═══ PROVIDED ENTRIES
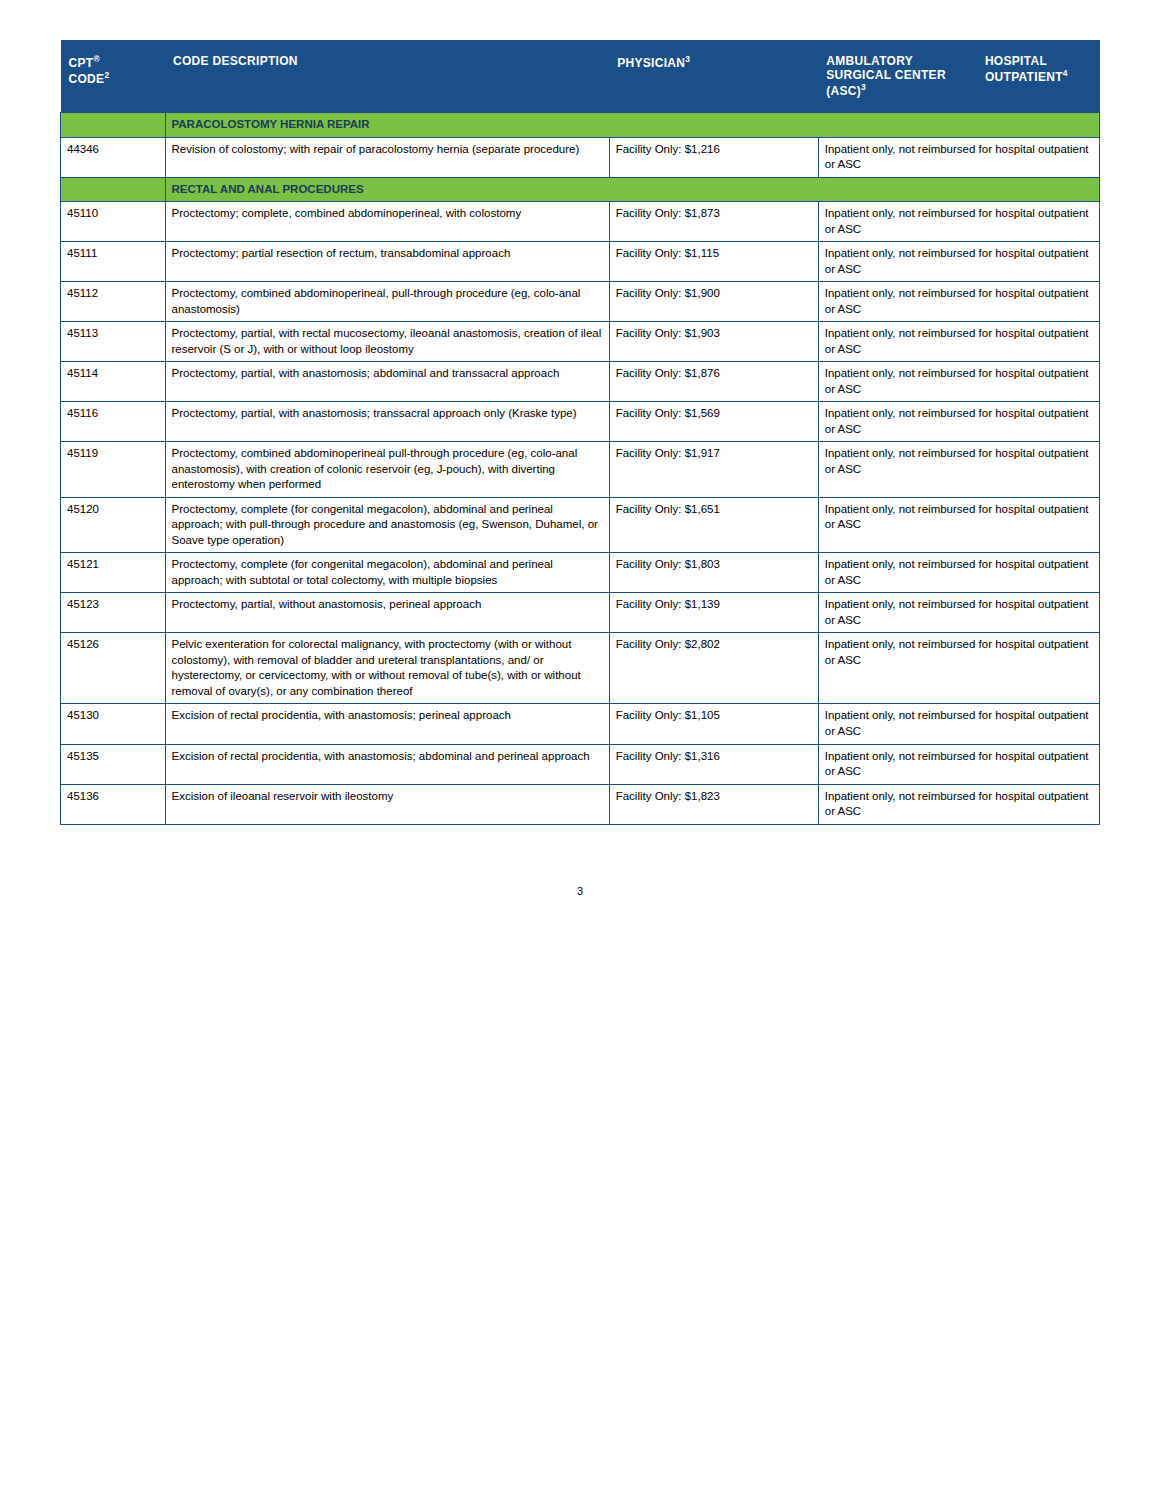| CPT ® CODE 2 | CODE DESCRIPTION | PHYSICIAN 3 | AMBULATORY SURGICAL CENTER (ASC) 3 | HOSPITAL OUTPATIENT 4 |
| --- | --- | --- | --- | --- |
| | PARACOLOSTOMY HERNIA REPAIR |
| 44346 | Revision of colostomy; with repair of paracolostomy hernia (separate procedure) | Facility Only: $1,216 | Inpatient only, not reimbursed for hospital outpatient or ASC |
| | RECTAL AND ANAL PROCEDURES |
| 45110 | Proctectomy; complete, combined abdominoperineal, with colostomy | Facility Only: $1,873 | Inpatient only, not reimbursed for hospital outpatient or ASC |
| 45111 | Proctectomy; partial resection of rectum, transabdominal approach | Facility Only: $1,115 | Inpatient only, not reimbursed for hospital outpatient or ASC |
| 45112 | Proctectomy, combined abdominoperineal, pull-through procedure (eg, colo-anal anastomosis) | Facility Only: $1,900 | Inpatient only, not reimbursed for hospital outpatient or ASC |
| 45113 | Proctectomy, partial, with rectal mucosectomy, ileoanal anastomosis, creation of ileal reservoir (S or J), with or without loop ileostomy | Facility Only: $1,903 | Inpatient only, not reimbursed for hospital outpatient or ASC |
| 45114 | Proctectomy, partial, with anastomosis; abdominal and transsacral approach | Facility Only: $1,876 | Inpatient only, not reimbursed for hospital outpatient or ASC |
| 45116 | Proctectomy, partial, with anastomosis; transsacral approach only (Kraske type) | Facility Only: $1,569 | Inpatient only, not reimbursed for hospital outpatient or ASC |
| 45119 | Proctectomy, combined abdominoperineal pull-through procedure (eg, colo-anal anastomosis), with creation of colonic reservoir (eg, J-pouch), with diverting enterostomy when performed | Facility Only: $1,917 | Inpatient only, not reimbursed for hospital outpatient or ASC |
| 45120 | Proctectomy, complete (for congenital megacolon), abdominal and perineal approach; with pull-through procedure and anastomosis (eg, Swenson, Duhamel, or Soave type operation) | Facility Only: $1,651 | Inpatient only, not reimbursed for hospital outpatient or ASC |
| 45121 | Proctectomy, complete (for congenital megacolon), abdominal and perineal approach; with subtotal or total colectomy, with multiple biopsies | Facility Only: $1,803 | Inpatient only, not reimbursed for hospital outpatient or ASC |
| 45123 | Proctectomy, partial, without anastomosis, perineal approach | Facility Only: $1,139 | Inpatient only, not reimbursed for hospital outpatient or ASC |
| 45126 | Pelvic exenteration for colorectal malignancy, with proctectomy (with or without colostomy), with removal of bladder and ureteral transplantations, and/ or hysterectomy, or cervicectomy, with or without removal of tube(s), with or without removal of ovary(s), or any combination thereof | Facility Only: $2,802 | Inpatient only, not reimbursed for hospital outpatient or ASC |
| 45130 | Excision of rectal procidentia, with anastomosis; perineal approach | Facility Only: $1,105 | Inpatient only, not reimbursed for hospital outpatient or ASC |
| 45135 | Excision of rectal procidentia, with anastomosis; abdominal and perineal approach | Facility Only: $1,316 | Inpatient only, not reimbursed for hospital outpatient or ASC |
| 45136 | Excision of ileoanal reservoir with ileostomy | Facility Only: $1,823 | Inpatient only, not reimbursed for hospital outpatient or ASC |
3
══════
═══ PROVIDED ENTRIES
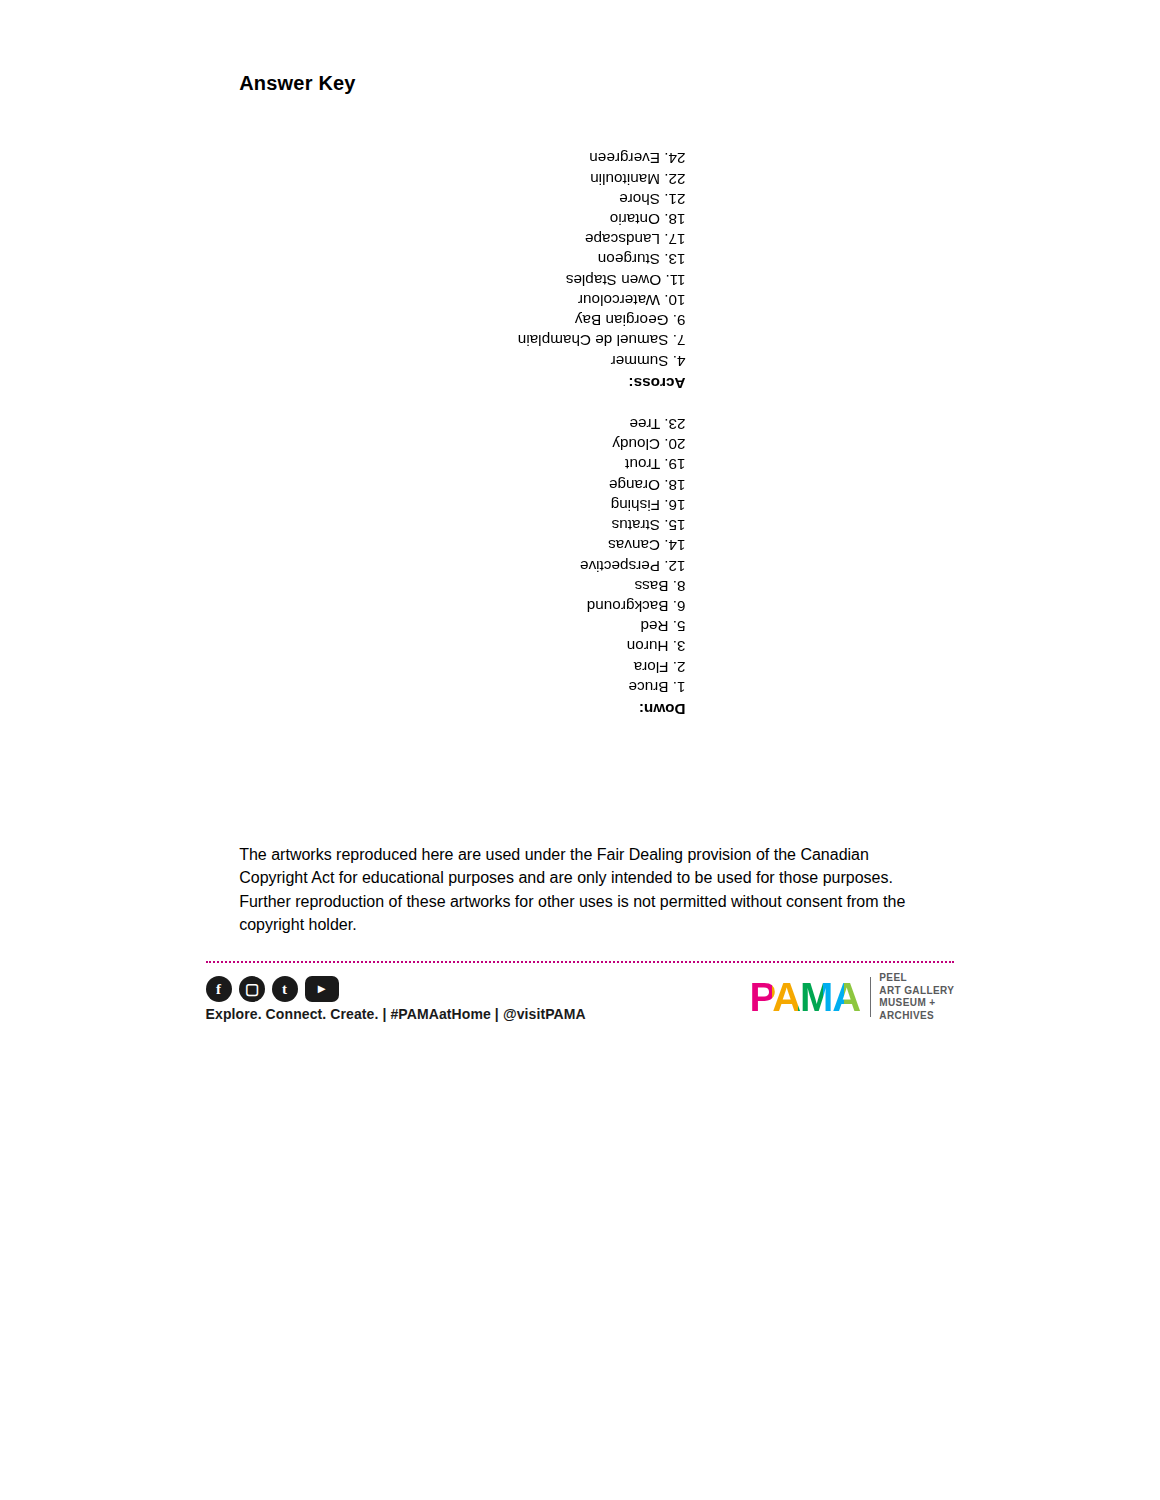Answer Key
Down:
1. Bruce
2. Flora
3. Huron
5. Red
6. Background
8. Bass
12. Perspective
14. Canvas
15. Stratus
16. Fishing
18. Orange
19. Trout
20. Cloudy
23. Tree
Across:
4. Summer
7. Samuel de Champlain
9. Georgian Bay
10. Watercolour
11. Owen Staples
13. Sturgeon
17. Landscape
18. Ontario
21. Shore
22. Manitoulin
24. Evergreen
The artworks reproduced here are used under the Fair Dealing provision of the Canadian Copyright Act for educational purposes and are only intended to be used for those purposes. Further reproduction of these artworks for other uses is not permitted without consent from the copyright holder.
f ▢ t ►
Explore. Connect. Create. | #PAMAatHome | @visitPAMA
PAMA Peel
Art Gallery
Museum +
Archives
══════
◆ ACTION ITEM
In the records above, how many lines hold the string "ileostomy"? Only the number should be given.

◆ RESPONSE BELOW
2